Runbook: LongTransaction
Source of truth:
tools/observability/alerts/angarabase_alerts.yaml. Backed by: RM-0.6.3.8 S7, RM-0.6.4.4 (SSI).
What It Means
angarabase_txn_oldest_snapshot_age_seconds > 300 — the oldest open transaction
has been alive for more than 5 minutes. This blocks MVCC GC and leads to bloat.
For SERIALIZABLE transactions: holding a transaction for a long time also blocks cleanup (GC) of SIREAD locks and the SSI conflict graph, which can increase false positive aborts (40001) for new transactions because of lock escalation.
Severity
warning. At 30+ minutes it becomes a real GC blocker.
For SSI workloads, it is critical for throughput because of aborts.
Initial response
- Grafana Overview v2 → row “GC / MVCC”.
- Find the transaction PID:
SELECT pid, age(now(), xact_start) AS age, state, query
FROM angara_stat_activity
WHERE state IN ('idle in transaction', 'active')
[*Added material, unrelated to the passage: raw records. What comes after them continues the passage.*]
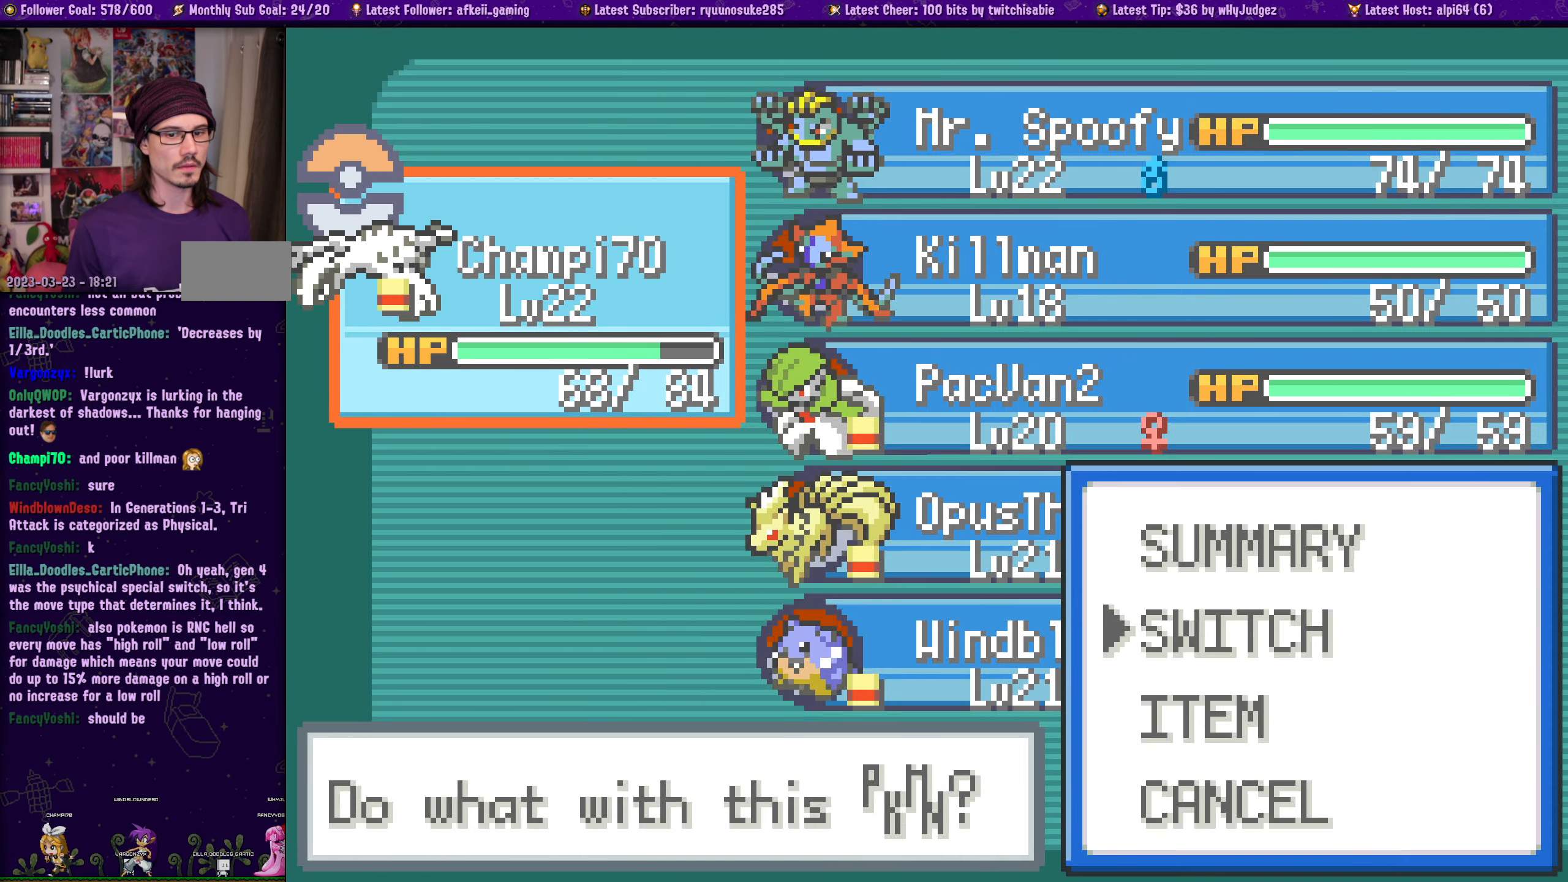
{"buttons": [], "left_stick": "center", "right_stick": "center", "events": [[67, "DPAD_DOWN", "up"], [167, "CROSS", "down"], [300, "CROSS", "up"], [333, "DPAD_RIGHT", "down"], [433, "DPAD_RIGHT", "up"]]}
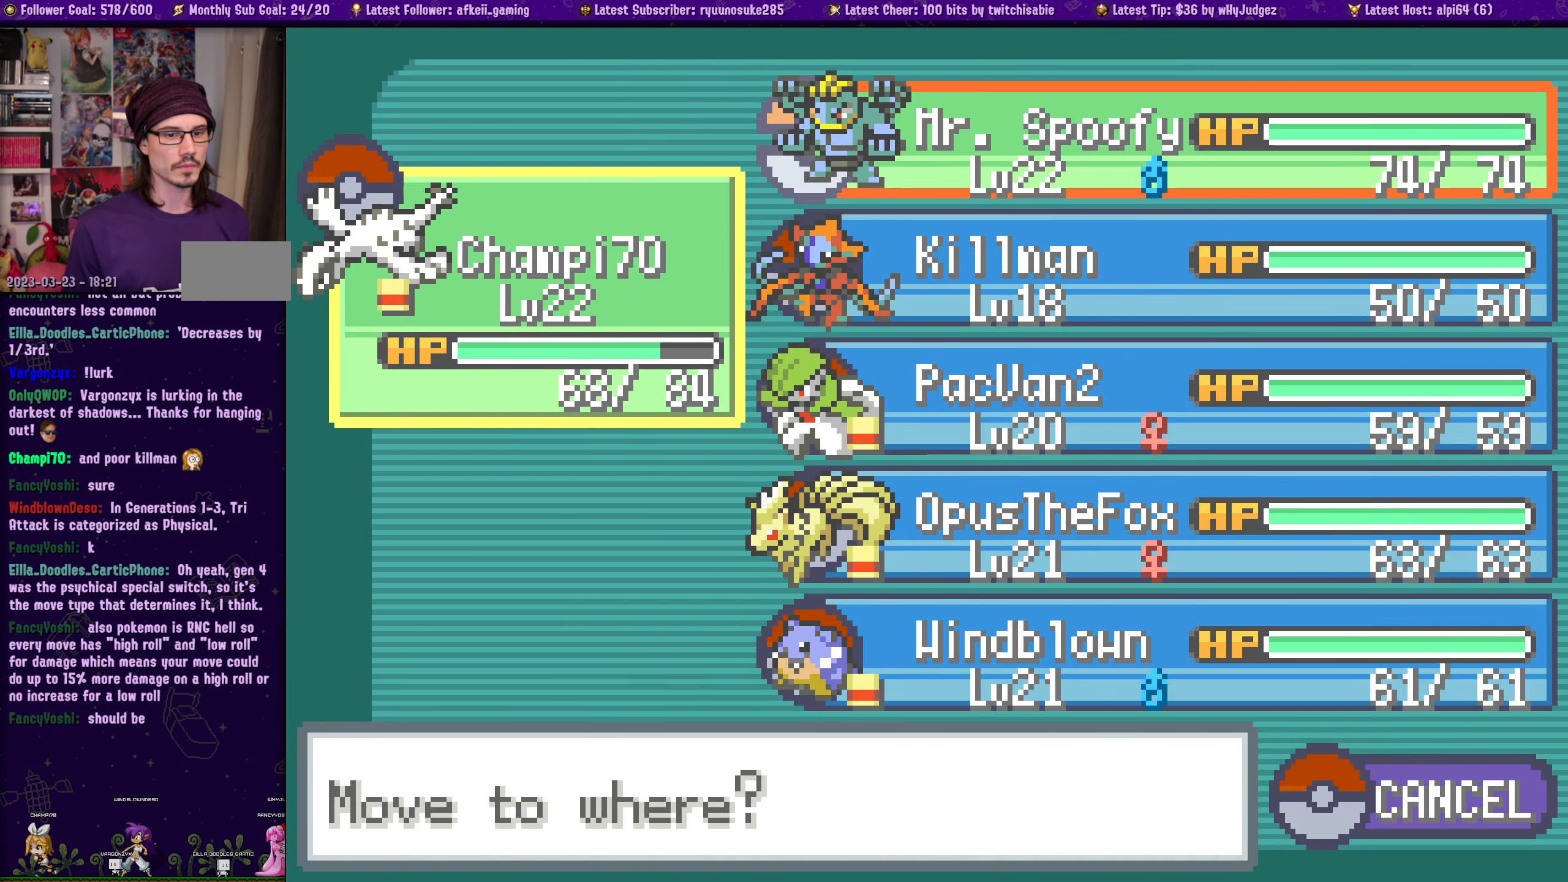
{"buttons": ["DPAD_DOWN"], "left_stick": "center", "right_stick": "center", "events": [[50, "DPAD_DOWN", "down"], [150, "DPAD_DOWN", "up"], [233, "DPAD_DOWN", "down"], [317, "DPAD_DOWN", "up"], [417, "DPAD_DOWN", "down"]]}
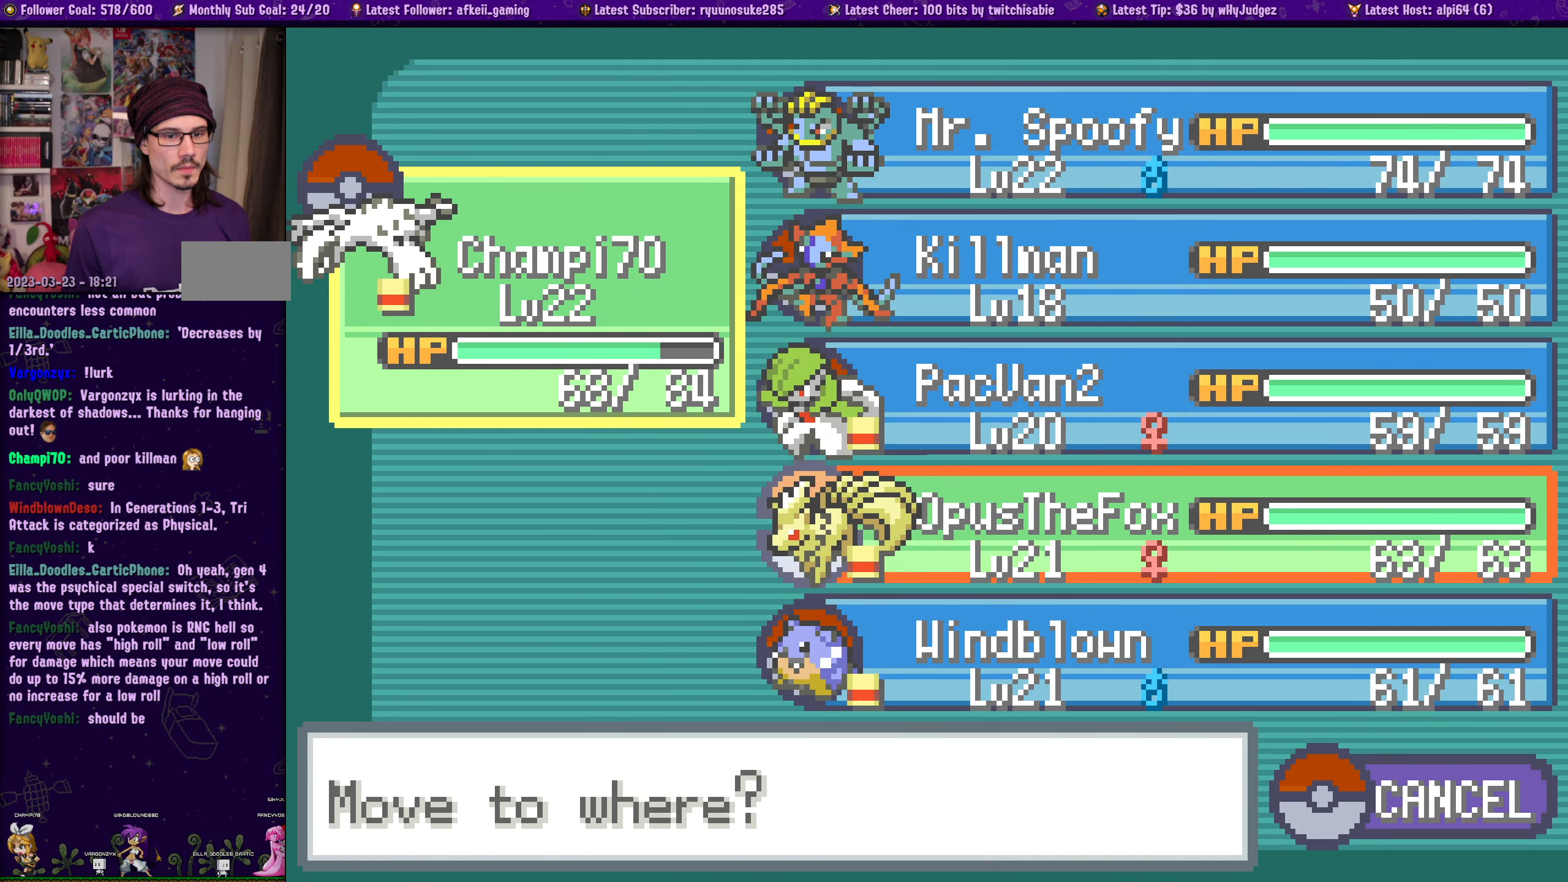
{"buttons": ["CROSS"], "left_stick": "center", "right_stick": "center", "events": [[17, "DPAD_DOWN", "up"], [233, "DPAD_DOWN", "down"], [367, "DPAD_DOWN", "up"], [433, "CROSS", "down"]]}
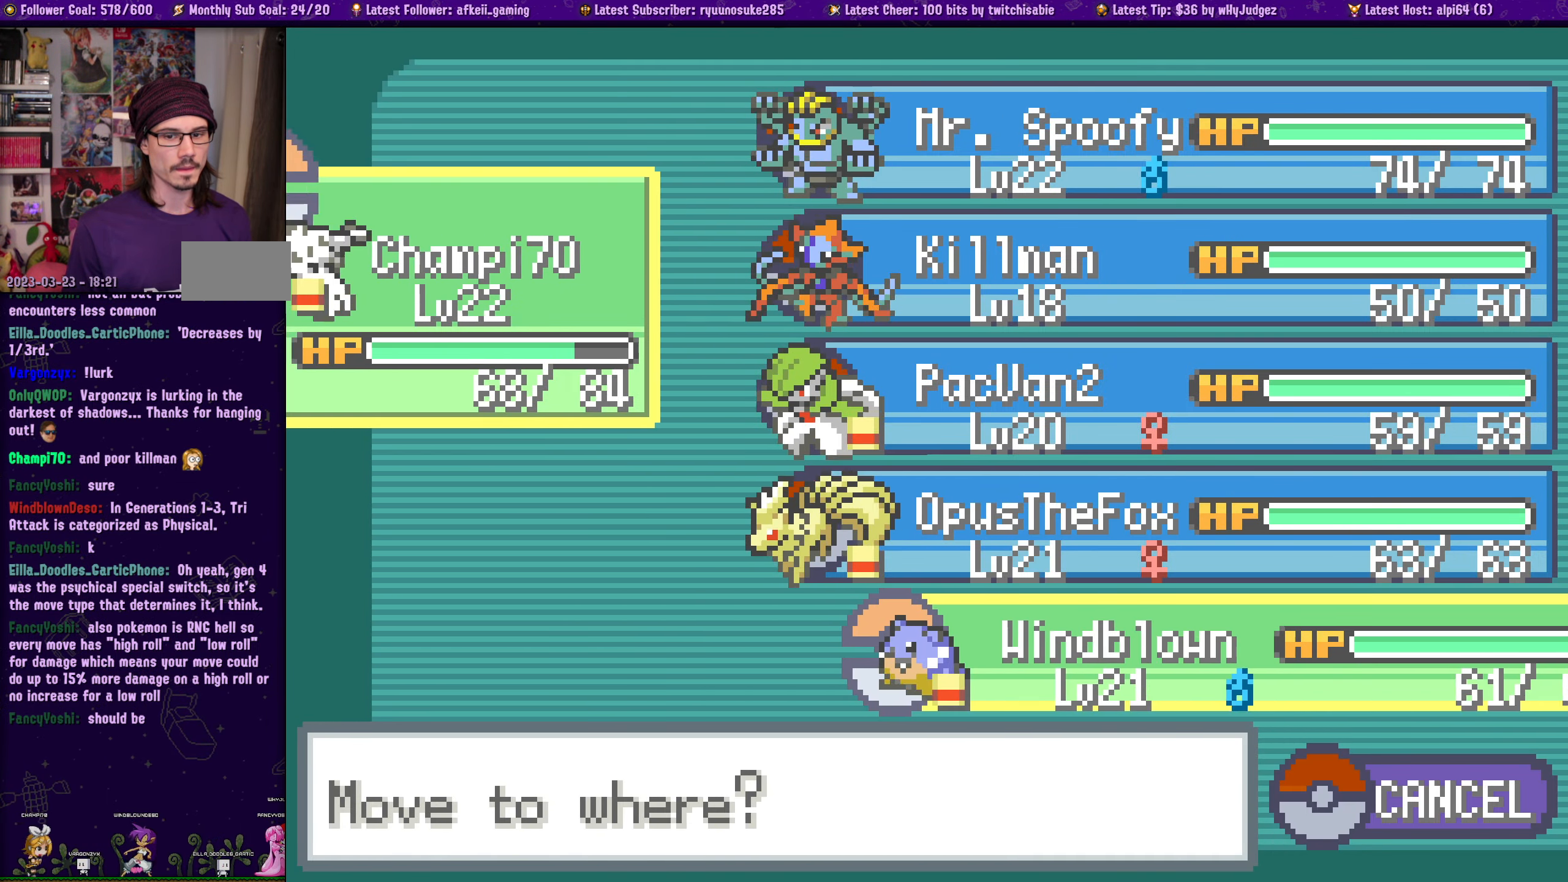
{"buttons": [], "left_stick": "center", "right_stick": "center", "events": [[100, "CROSS", "up"]]}
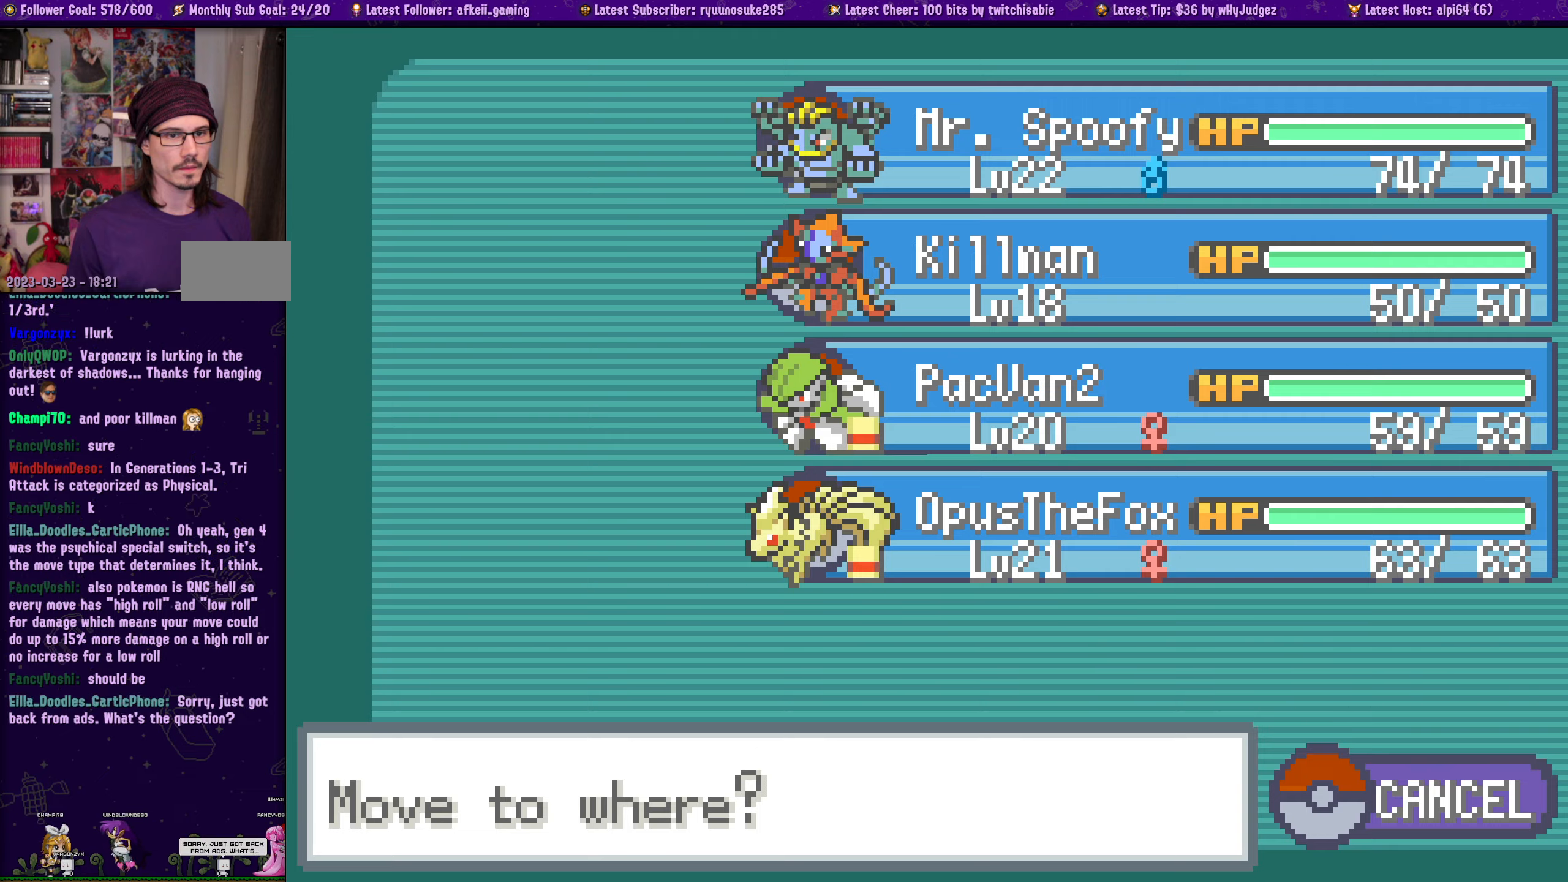
{"buttons": ["SQUARE"], "left_stick": "center", "right_stick": "center", "events": [[100, "SQUARE", "down"], [200, "SQUARE", "up"], [317, "SQUARE", "down"], [417, "SQUARE", "up"], [484, "SQUARE", "down"]]}
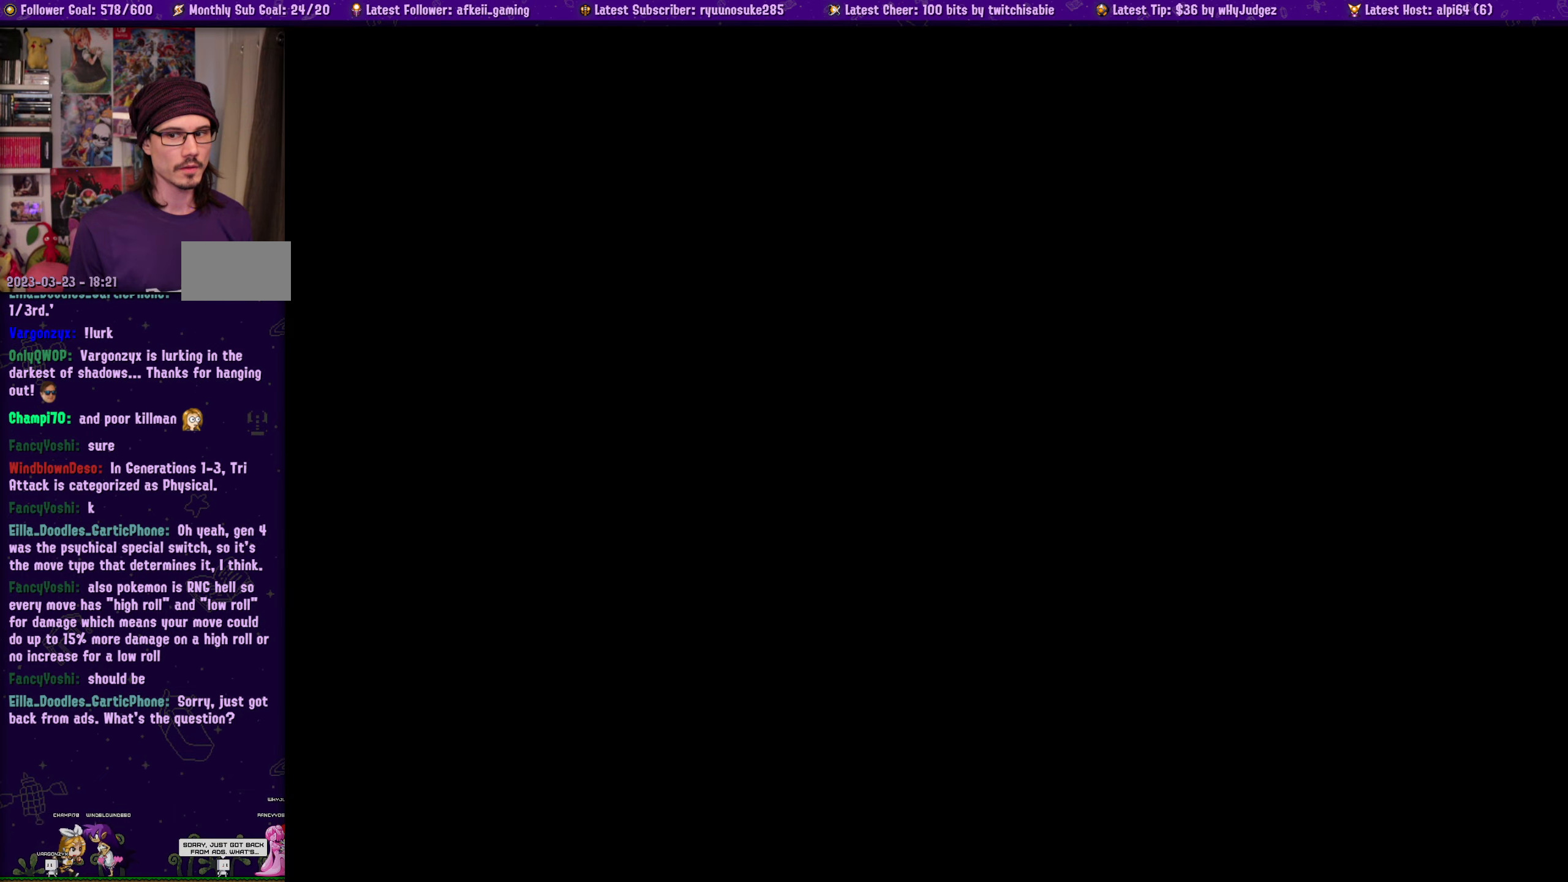
{"buttons": [], "left_stick": "center", "right_stick": "center", "events": [[67, "SQUARE", "up"], [134, "SQUARE", "down"], [234, "SQUARE", "up"], [334, "SQUARE", "down"], [450, "SQUARE", "up"]]}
ORDER BY xact_start ASC LIMIT 5;
Diagnostics
curl -sf http://127.0.0.1:9898/metrics | rg -E 'txn_(oldest_snapshot|active|idle)'
curl -sf http://127.0.0.1:9898/metrics | rg gc_
Mitigation
| Cause | Action |
|---|---|
Client stuck in idle in transaction | Enable idle_in_transaction_session_timeout |
| Long analytical query | Move to a read replica; split into batches |
| Pgbouncer pool | Check server_idle_timeout, restart the pool |
| Application bug | Fix on the client side (transaction scope) |
Forced abort (last resort):
SELECT pg_terminate_backend(<pid>);
Escalation
If the transaction is older than 1 hour and blocks GC until bloat > 30%, consider terminate + escalation and document the incident.